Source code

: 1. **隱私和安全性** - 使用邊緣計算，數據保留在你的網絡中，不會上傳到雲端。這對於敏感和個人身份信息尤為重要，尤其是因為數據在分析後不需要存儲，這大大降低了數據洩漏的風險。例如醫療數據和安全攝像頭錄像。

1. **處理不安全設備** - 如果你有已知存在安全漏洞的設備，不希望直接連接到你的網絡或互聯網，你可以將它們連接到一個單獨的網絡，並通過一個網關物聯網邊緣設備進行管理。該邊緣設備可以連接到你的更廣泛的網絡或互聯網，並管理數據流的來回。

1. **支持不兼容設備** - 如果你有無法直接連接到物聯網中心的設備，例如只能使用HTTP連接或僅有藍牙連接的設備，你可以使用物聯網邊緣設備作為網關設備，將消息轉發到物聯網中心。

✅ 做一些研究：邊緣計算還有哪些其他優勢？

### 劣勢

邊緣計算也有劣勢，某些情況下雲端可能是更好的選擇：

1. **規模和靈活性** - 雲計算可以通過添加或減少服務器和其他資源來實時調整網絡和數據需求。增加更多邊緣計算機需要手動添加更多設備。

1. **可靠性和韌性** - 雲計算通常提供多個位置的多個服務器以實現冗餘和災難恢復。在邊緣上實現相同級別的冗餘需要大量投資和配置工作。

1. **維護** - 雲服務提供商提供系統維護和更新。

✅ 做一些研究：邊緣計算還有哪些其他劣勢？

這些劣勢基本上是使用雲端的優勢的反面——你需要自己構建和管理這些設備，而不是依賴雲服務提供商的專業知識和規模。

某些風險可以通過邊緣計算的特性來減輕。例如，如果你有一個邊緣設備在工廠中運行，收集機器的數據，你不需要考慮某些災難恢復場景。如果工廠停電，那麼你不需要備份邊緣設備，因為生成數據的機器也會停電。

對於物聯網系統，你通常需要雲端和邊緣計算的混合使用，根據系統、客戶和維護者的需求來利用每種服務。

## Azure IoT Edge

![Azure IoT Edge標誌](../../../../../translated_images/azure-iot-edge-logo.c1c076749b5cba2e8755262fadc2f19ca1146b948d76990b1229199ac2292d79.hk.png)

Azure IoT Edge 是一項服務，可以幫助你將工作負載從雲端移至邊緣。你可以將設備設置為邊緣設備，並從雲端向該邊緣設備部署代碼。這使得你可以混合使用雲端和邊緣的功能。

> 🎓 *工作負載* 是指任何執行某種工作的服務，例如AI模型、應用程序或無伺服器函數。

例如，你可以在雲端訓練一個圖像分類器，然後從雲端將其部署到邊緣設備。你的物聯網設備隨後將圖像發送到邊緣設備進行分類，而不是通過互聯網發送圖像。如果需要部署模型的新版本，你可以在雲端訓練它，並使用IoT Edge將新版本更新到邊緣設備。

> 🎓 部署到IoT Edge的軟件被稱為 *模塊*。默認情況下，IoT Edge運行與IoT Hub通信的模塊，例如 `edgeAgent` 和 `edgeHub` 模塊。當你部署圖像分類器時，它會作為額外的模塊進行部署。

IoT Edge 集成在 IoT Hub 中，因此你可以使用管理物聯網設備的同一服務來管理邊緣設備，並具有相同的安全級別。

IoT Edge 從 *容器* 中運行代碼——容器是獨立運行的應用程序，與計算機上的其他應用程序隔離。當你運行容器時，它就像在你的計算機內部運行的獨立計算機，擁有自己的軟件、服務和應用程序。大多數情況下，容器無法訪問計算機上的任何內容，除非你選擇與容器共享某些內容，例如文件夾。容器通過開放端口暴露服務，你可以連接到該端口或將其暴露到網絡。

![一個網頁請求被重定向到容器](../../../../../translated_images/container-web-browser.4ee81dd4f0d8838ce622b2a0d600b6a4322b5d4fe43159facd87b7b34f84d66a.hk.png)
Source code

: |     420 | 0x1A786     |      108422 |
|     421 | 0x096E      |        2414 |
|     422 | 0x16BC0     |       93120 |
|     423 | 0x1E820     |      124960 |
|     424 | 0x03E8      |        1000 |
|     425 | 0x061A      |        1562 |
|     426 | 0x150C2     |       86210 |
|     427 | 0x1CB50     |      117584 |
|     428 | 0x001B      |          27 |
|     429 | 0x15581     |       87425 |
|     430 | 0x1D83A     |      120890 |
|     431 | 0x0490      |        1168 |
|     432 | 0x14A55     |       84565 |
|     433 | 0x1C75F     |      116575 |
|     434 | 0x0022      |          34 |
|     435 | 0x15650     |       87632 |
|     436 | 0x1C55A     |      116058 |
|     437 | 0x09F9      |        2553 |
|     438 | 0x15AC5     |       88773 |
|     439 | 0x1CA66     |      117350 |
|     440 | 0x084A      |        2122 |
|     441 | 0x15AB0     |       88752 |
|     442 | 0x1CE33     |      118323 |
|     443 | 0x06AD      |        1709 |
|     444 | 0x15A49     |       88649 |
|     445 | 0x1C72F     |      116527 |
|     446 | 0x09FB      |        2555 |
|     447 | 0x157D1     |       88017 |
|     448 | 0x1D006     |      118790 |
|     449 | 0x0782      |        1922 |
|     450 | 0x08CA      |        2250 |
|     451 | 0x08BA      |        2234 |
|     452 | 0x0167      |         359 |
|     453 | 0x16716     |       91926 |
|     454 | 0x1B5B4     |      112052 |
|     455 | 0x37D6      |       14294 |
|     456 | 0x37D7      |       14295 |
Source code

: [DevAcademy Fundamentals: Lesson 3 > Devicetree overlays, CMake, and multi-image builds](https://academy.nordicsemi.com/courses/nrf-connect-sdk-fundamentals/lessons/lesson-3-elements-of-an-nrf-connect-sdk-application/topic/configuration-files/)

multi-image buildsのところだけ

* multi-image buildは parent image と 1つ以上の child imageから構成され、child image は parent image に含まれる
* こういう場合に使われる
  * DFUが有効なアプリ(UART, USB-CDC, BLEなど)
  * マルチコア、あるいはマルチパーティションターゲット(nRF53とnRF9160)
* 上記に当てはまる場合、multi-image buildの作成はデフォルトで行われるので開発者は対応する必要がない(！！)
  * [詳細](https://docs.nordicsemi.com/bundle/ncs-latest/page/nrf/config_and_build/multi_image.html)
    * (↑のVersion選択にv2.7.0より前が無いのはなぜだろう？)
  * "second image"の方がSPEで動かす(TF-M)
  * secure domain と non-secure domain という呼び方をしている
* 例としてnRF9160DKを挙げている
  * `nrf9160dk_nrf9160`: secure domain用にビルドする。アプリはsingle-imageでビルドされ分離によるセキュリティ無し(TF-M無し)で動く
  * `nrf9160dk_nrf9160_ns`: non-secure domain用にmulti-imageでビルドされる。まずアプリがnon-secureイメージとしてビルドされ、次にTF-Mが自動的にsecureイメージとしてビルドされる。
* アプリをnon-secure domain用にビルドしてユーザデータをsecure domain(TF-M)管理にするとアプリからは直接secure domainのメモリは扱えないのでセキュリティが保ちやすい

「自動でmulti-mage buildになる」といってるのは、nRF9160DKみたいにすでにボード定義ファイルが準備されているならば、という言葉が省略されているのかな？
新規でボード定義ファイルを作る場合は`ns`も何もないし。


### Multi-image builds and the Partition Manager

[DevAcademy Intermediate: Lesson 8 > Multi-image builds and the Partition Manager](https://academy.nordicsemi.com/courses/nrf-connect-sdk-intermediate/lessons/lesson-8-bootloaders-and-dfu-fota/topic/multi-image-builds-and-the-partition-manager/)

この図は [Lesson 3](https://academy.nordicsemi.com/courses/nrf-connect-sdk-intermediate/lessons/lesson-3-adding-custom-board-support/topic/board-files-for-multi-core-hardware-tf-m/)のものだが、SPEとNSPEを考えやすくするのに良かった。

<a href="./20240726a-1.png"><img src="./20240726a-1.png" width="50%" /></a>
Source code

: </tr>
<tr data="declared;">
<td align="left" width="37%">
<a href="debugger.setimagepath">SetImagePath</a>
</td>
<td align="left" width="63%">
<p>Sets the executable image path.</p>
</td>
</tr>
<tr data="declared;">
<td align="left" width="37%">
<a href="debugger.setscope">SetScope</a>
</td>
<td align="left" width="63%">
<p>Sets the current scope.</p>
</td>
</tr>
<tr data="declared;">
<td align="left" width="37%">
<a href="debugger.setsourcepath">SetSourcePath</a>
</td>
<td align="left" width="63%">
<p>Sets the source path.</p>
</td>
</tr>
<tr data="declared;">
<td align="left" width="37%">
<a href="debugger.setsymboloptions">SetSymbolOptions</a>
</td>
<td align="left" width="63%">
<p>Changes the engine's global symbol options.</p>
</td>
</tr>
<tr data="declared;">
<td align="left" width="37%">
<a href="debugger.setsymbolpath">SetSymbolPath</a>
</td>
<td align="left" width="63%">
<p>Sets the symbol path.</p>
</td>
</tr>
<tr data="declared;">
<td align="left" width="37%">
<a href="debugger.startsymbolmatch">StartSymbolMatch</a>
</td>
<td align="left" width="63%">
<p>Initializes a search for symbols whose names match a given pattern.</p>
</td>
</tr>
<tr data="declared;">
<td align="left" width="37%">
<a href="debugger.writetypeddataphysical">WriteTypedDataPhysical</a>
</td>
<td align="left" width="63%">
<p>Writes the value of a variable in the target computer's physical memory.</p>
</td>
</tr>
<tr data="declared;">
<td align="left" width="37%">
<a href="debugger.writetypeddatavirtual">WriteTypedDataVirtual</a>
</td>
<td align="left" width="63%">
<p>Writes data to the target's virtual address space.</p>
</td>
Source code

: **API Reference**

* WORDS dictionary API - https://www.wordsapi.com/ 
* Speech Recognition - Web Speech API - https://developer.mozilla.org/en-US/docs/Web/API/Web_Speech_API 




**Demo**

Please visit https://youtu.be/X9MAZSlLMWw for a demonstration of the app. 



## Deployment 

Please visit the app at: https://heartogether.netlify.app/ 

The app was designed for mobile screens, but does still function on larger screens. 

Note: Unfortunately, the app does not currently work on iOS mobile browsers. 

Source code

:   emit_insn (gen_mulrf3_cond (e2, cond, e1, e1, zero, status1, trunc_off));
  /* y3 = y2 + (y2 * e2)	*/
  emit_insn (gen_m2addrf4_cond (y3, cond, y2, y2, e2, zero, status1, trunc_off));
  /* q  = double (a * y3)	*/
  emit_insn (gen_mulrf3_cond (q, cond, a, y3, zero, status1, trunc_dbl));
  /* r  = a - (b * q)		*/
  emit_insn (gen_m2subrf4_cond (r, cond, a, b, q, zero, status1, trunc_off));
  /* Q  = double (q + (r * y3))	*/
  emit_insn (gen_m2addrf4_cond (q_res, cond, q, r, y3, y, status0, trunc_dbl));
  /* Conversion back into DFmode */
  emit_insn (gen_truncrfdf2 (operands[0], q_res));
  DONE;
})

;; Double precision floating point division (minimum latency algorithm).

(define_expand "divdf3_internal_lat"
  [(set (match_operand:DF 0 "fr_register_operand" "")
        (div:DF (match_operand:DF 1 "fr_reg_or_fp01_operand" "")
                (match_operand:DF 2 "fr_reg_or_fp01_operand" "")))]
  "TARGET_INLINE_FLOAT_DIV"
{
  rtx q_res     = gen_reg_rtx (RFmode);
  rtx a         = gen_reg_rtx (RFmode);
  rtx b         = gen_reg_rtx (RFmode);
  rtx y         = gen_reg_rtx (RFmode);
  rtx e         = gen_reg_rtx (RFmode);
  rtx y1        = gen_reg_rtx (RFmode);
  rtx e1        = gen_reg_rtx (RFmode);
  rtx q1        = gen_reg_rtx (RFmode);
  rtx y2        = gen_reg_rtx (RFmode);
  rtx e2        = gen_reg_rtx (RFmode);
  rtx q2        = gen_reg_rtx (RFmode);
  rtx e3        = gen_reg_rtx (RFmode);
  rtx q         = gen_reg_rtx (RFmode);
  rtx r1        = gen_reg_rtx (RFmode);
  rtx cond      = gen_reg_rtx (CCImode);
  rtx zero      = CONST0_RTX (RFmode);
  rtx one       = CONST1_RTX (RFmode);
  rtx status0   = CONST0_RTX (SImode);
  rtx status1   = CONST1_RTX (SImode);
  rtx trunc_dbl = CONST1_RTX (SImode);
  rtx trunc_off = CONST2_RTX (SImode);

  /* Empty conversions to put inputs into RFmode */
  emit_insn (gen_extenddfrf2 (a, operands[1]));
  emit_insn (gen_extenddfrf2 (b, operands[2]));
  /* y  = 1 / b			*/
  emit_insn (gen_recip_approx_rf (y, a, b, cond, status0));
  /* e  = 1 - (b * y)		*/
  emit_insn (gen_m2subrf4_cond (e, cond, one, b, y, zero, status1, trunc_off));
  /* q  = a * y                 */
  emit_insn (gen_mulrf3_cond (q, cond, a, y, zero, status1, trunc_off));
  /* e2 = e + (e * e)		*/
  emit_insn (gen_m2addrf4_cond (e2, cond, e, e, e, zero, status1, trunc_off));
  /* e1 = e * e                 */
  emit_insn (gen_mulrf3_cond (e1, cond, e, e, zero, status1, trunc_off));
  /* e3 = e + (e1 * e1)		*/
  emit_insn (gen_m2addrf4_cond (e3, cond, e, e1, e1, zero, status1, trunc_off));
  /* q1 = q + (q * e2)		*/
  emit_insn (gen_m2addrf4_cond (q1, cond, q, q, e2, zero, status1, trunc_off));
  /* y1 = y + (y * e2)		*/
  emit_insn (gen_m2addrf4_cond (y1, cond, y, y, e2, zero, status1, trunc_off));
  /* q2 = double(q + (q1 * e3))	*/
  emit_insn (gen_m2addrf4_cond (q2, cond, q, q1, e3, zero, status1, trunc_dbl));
—————
[To-do item]
Your answer should be one number: how many lines in the preceding listing hold "visit".

[Exercise solution]
2